En realidad la «sociedad» sólo puede identificarse con lo divino y lo sagrado mediante un hábil juego de palabras y una doble argucia. De hecho, si identificamos lo social con lo moral y ampliamos este concepto para que cubra todo credo, toda norma de conducta, todo dictado de la conciencia, si, además, personificamos la «fuerza moral» y la consideramos como «alma colectiva», entonces la identificación de la sociedad con la deidad no requiere gran habilidad dialéctica para su defensa. Pero, como las reglas morales son tan sólo una parte de la herencia tradicional del hombre, como la moralidad no se identifica con el «poder del ser» del que se cree como, en fin, el concepto metafísico del «alma colectiva» es infecundo en antropología, hemos de rechazar, por todo esto, la teoría sociológica de la religión.

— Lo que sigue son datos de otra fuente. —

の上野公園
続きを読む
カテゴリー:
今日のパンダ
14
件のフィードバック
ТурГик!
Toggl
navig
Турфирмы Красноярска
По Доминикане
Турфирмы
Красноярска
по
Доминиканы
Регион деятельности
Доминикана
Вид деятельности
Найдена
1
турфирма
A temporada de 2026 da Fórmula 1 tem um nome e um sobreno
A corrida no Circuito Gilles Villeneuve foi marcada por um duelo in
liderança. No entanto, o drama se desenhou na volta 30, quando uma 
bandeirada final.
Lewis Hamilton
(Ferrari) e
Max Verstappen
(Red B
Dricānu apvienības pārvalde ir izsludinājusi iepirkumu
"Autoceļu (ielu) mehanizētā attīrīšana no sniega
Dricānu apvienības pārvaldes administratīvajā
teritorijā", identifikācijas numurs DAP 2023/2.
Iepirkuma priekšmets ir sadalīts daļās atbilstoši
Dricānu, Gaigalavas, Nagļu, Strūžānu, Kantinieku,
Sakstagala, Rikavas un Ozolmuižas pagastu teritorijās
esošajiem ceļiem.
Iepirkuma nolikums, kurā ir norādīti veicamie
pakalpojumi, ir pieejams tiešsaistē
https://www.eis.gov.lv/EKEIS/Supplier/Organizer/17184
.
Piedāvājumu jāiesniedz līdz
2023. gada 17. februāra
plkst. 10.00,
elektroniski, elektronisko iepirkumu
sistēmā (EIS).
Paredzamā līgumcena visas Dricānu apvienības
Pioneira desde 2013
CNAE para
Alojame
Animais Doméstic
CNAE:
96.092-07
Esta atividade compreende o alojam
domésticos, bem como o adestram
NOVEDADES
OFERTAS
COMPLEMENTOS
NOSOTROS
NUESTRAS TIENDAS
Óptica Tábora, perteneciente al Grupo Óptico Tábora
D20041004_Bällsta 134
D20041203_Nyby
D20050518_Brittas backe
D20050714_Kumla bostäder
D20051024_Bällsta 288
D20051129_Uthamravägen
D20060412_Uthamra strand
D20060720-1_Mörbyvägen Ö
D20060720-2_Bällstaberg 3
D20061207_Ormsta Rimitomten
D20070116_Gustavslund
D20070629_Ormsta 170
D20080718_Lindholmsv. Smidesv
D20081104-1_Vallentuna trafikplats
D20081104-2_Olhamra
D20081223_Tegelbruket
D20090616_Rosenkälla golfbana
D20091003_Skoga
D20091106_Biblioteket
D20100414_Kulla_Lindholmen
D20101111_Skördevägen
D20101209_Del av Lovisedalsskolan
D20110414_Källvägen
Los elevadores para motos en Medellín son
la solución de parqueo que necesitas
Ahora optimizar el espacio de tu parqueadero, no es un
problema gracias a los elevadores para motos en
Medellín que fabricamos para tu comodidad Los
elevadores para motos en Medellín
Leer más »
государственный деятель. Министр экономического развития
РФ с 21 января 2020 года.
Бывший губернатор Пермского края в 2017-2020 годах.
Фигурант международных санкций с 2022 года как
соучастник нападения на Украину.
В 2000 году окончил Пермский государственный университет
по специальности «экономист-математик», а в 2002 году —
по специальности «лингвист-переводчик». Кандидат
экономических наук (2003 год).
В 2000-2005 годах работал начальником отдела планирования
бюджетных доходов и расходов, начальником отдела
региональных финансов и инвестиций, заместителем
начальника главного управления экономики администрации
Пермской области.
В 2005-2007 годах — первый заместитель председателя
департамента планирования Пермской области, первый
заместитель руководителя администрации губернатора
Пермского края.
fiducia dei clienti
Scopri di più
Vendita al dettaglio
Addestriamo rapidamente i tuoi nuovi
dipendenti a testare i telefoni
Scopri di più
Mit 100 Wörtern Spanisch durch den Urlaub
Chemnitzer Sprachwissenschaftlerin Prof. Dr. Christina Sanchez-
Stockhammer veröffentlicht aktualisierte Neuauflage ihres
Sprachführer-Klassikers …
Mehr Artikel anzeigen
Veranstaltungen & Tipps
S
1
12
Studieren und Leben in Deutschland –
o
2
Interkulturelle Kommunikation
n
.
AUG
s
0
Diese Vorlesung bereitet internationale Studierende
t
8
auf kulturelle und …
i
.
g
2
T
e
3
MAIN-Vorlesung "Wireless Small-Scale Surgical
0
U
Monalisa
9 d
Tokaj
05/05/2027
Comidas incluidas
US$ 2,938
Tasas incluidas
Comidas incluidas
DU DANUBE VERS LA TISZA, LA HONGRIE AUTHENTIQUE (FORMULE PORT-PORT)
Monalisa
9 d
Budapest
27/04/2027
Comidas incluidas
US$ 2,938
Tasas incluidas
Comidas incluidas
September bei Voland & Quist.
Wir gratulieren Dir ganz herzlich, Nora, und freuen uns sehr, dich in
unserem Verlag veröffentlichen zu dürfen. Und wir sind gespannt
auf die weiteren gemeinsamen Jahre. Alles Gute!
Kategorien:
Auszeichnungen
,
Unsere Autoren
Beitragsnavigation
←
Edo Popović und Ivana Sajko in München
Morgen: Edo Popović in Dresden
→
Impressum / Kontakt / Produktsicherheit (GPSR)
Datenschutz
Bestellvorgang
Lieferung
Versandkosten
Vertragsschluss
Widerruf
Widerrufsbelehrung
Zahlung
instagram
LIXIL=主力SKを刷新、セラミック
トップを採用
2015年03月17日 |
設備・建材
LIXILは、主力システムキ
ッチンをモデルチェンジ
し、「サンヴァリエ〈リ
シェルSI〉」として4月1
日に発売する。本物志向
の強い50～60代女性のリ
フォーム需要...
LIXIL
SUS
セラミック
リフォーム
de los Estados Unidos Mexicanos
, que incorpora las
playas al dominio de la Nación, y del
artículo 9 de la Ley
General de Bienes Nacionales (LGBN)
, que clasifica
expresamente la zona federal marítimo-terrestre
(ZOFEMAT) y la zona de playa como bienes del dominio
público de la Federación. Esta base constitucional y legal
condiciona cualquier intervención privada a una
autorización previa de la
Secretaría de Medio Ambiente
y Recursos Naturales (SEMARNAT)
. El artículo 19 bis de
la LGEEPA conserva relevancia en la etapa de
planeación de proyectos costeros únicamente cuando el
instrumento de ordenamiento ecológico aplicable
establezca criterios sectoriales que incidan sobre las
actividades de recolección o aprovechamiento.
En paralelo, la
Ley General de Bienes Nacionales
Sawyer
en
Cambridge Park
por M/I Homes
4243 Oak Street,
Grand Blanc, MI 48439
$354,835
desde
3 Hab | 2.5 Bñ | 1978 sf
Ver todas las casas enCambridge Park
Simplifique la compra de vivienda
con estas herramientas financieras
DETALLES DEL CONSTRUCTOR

Para resumir diremos que los enfoques de Durkheim y de su escuela son inaceptables. Primero, porque en las sociedades primitivas la religión también tiene, en gran parte, sus fuentes en el ámbito puramente individual. En segundo lugar, porque la sociedad, en cuanto multitud, no se abandona siempre, en absoluto, a la producción de creencias o incluso de estados mentales religiosos, mientras que, por el contrario, la efervescencia colectiva es a menudo de naturaleza enteramente secular. En tercer lugar, porque la tradición, la suma total de ciertas reglas y logros culturales, engloba, y, en las sociedades primitivas mantiene fuertemente unidos, el campo de lo sagrado y lo profano. Y, por fin, porque la personificación de la sociedad, el concepto de una «alma colectiva» carece de fundamentación fáctica y es contrarío a los sanos métodos de la ciencia social.